▶ **Instruction 1**
Transcribe the wild card passage from "The definition of" to "of that definition.".

▶ **Supplied passage**
The definition of wild cards is recast from the original in RFC 1034,
in words that are more specific and in line with RFC 2119.  This document
is meant to supplement the definition in RFC 1034 and to alter neither
the spirit nor intent of that definition.

1 Introduction

The first section of this document will give a crisp overview of what
is begin defined, as well as the motivation rewording of an original document
and making a change to bring the specification in line with implementations.
Examples are included to help orient the reader.

Wild card domain names are defined in Section 4.3.3. of RFC 1034 as
"instructions for synthesizing RRs." [RFC1034]  The meaning of this is
that a specific, special domain name is used to construct responses in
instances in which the query name is not otherwise represented in a zone.

A wild card domain name has a specific range of influence on query names
(QNAMEs) within a given class, which is rooted at the domain name
containing the wild card label, and is limited by explicit entries, zone
cuts and empty non-terminal domains (see section 1.3 of this document).

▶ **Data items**
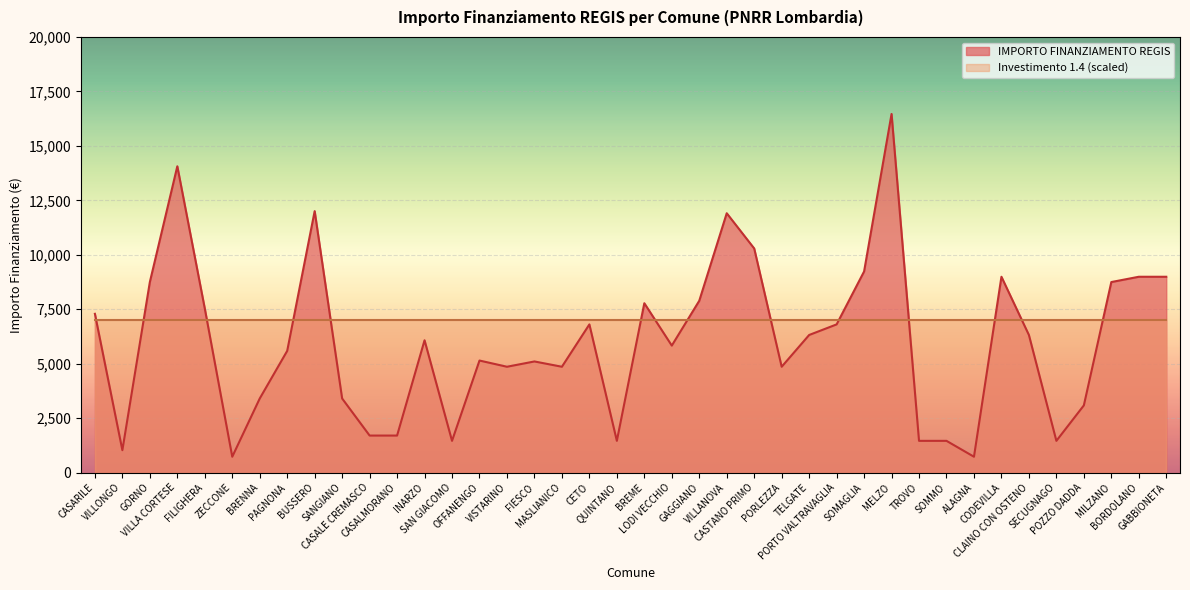

Where is the first local maximum?

VILLA CORTESE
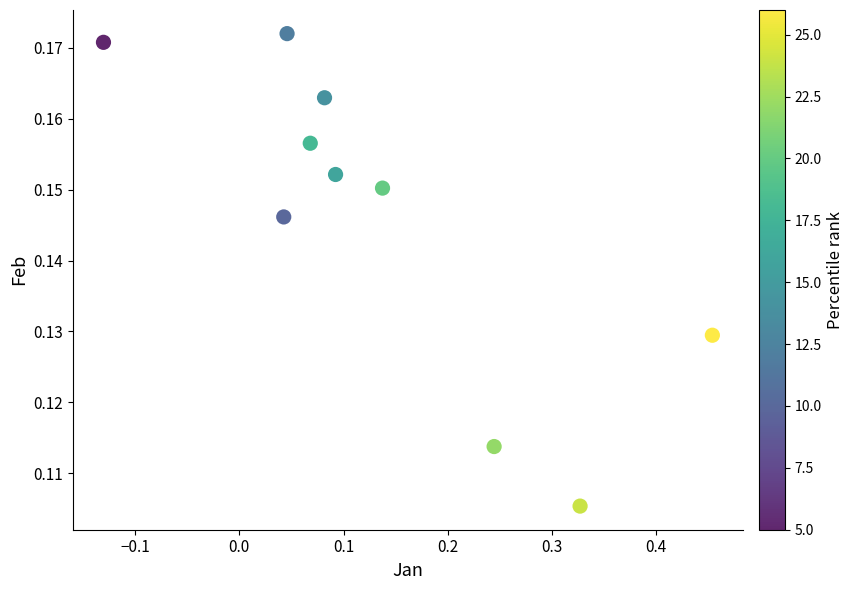

What is the range of X values (max minus min)?

0.6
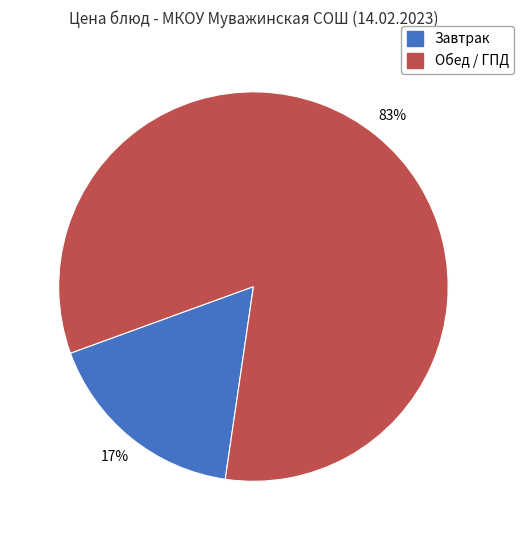

Does any single category account for the majority?

Yes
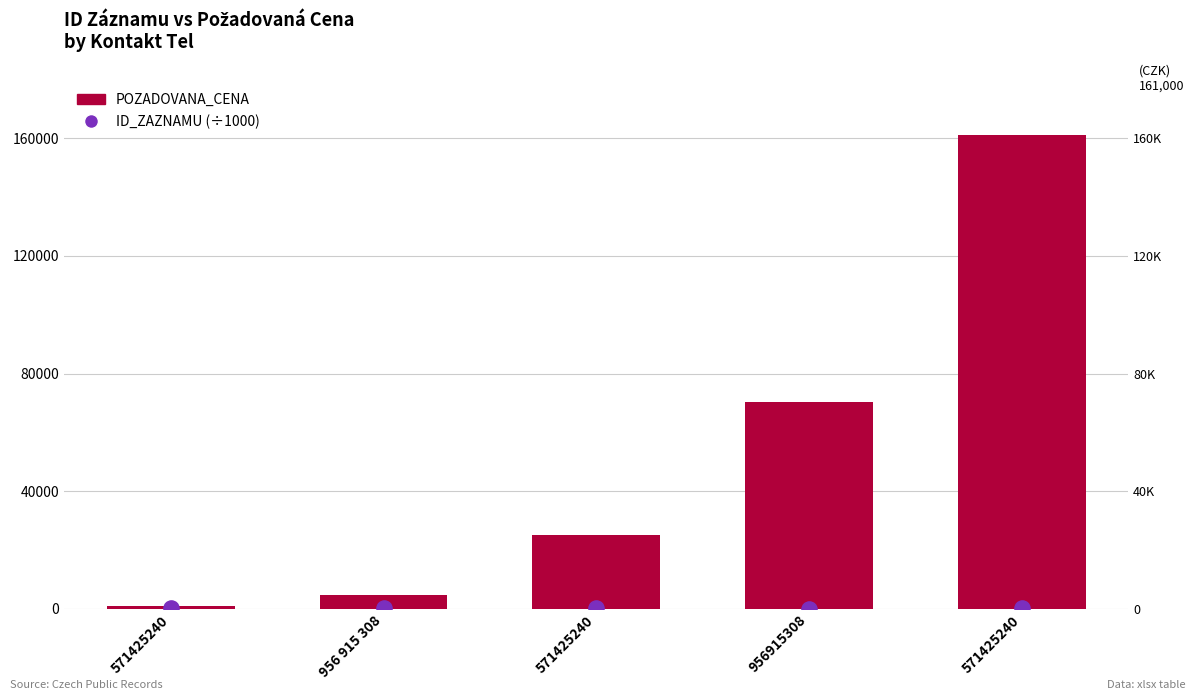

Which series reaches the maximum Y coordinate?

POZADOVANA_CENA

▶ **Instruction 2**
Repeat every row under Data items word for word, leaving out the pictures.

▶ **Exercise response 1**
The definition of wild cards is recast from the original in RFC 1034,
in words that are more specific and in line with RFC 2119.  This document
is meant to supplement the definition in RFC 1034 and to alter neither
the spirit nor intent of that definition.

▶ **Exercise response 2**
Where is the first local maximum?

VILLA CORTESE

What is the range of X values (max minus min)?

0.6

Does any single category account for the majority?

Yes

Which series reaches the maximum Y coordinate?

POZADOVANA_CENA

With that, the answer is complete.